West Virginia is one of America’s most overweight states — it ranks third in obesity behind Mississippi and Tennessee. Now Medicaid is stepping in to help residents slim down.
The medium-sized state with the huge weight problem faces more than one hundred million dollars in annual costs related to obesity. Medicaid and UniCare (the largest Medicaid provider in West Virginia) will be offering the Weight Watchers program to up to seventy-five thousand overweight West Virginians. This move will help reduce the risks of heart disease, diabetes, stroke, and other obesity-related health issues AND help reduce annual healthcare costs.
Medicaid programs are eligible to low-income residents, who are more likely to be overweight than high-income residents.
Interested in participating in the program? Medicaid clients of UniCare can get a body mass index check and physician’s referral to join the program. UniCare will cover the costs for sixteen weeks of Weight Watchers. If the program is a success in West Virginia, UniCare (a subsidiary of Wellpoint Inc. of Indiana) will work on similar efforts in California, Colorado, Connecticut, Georgia, Indiana, Kentucky, Maine, Missouri, Nevada, New Hampshire, New York, Ohio, Virginia, and Wisconsin.

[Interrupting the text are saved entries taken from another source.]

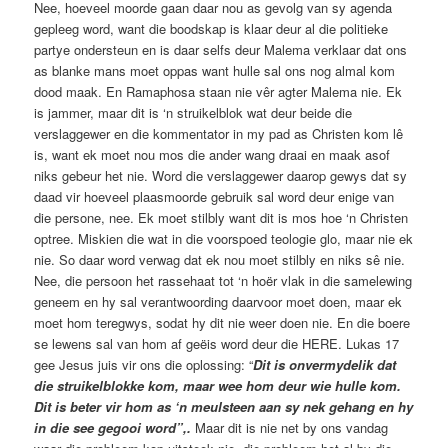
Nee, hoeveel moorde gaan daar nou as gevolg van sy agenda
gepleeg word, want die boodskap is klaar deur al die politieke
partye ondersteun en is daar selfs deur Malema verklaar dat ons
as blanke mans moet oppas want hulle sal ons nog almal kom
dood maak. En Ramaphosa staan nie vêr agter Malema nie. Ek
is jammer, maar dit is ‘n struikelblok wat deur beide die
verslaggewer en die kommentator in my pad as Christen kom lê
is, want ek moet nou mos die ander wang draai en maak asof
niks gebeur het nie. Word die verslaggewer daarop gewys dat sy
daad vir hoeveel plaasmoorde gebruik sal word deur enige van
die persone, nee. Ek moet stilbly want dit is mos hoe ‘n Christen
optree. Miskien die wat in die voorspoed teologie glo, maar nie ek
nie. So daar word verwag dat ek nou moet stilbly en niks sê nie.
Nee, die persoon het rassehaat tot ‘n hoër vlak in die samelewing
geneem en hy sal verantwoording daarvoor moet doen, maar ek
moet hom teregwys, sodat hy dit nie weer doen nie. En die boere
se lewens sal van hom af geëis word deur die HERE. Lukas 17
gee Jesus juis vir ons die oplossing: “
Dit is onvermydelik dat
die struikelblokke kom, maar wee hom deur wie hulle kom.
Dit is beter vir hom as ‘n meulsteen aan sy nek gehang en hy
in die see gegooi word”,.
Maar dit is nie net by ons vandag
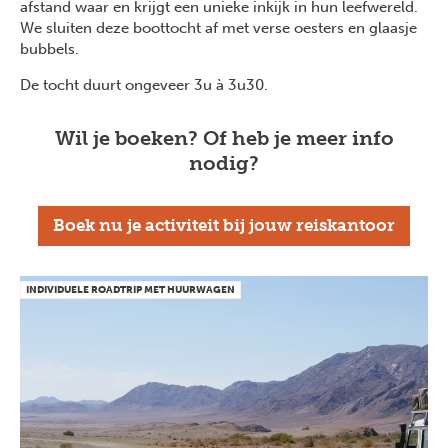
afstand waar en krijgt een unieke inkijk in hun leefwereld.
We sluiten deze boottocht af met verse oesters en glaasje
bubbels.
De tocht duurt ongeveer 3u à 3u30.
Previous
Next
Wil je boeken? Of heb je meer info
nodig?
Boek nu je activiteit bij jouw reiskantoor
INDIVIDUELE ROADTRIP MET HUURWAGEN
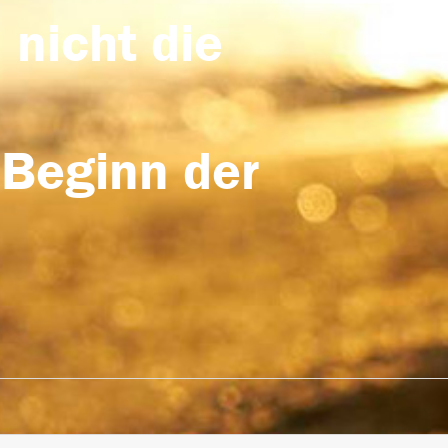
 nicht die
 Beginn der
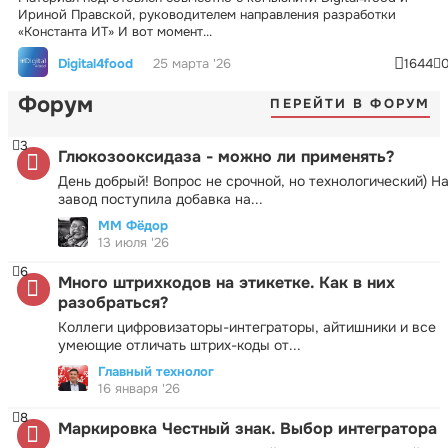
Ириной Правской, руководителем направления разработки
«Константа ИТ» И вот момент...
Digital4food
25 марта '26
1644
Форум
ПЕРЕЙТИ В ФОРУМ
3
Глюкозооксидаза - можно ли применять?
День добрый! Вопрос не срочной, но технологический) Н
завод поступила добавка на...
ММ Фёдор
13 июля '26
6
Много штрихкодов на этикетке. Как в них
разобраться?
Коллеги цифровизаторы-интеграторы, айтишники и все
умеющие отличать штрих-коды от...
Главный технолог
16 января '26
8
Маркировка Честный знак. Выбор интегратора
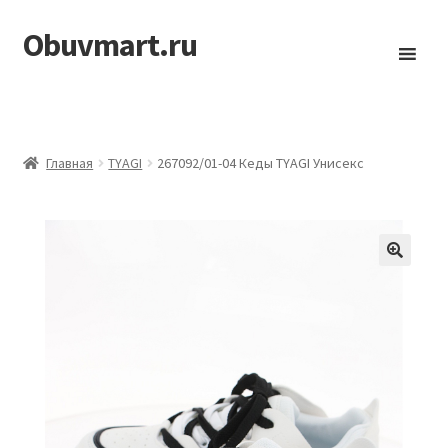
Obuvmart.ru
Перейти
Перейти
к
к
навигации
содержимому
Главная
TYAGI
267092/01-04 Кеды TYAGI Унисекс
🔍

TennCare — Tennessee’s Medicaid agency — tried a pilot program similar to West Virginia’s plan. Fourteen hundred Medicaid recipients paid reduced fees to participate in Weight Watchers and lost a combined total of more than eight thousand pounds.
There are a few drawbacks to this plan. Approximately two thirds of adult West Virginians are overweight or obese, but only about a quarter of them are covered by UniCare. And a spokesperson the American Society of Bariatric Physicians is concerned that the group weight loss program may not be the right kind of help for overweight or obese West Virginians. Some people might benefit more from an individual and more supervised weight loss program from their doctor.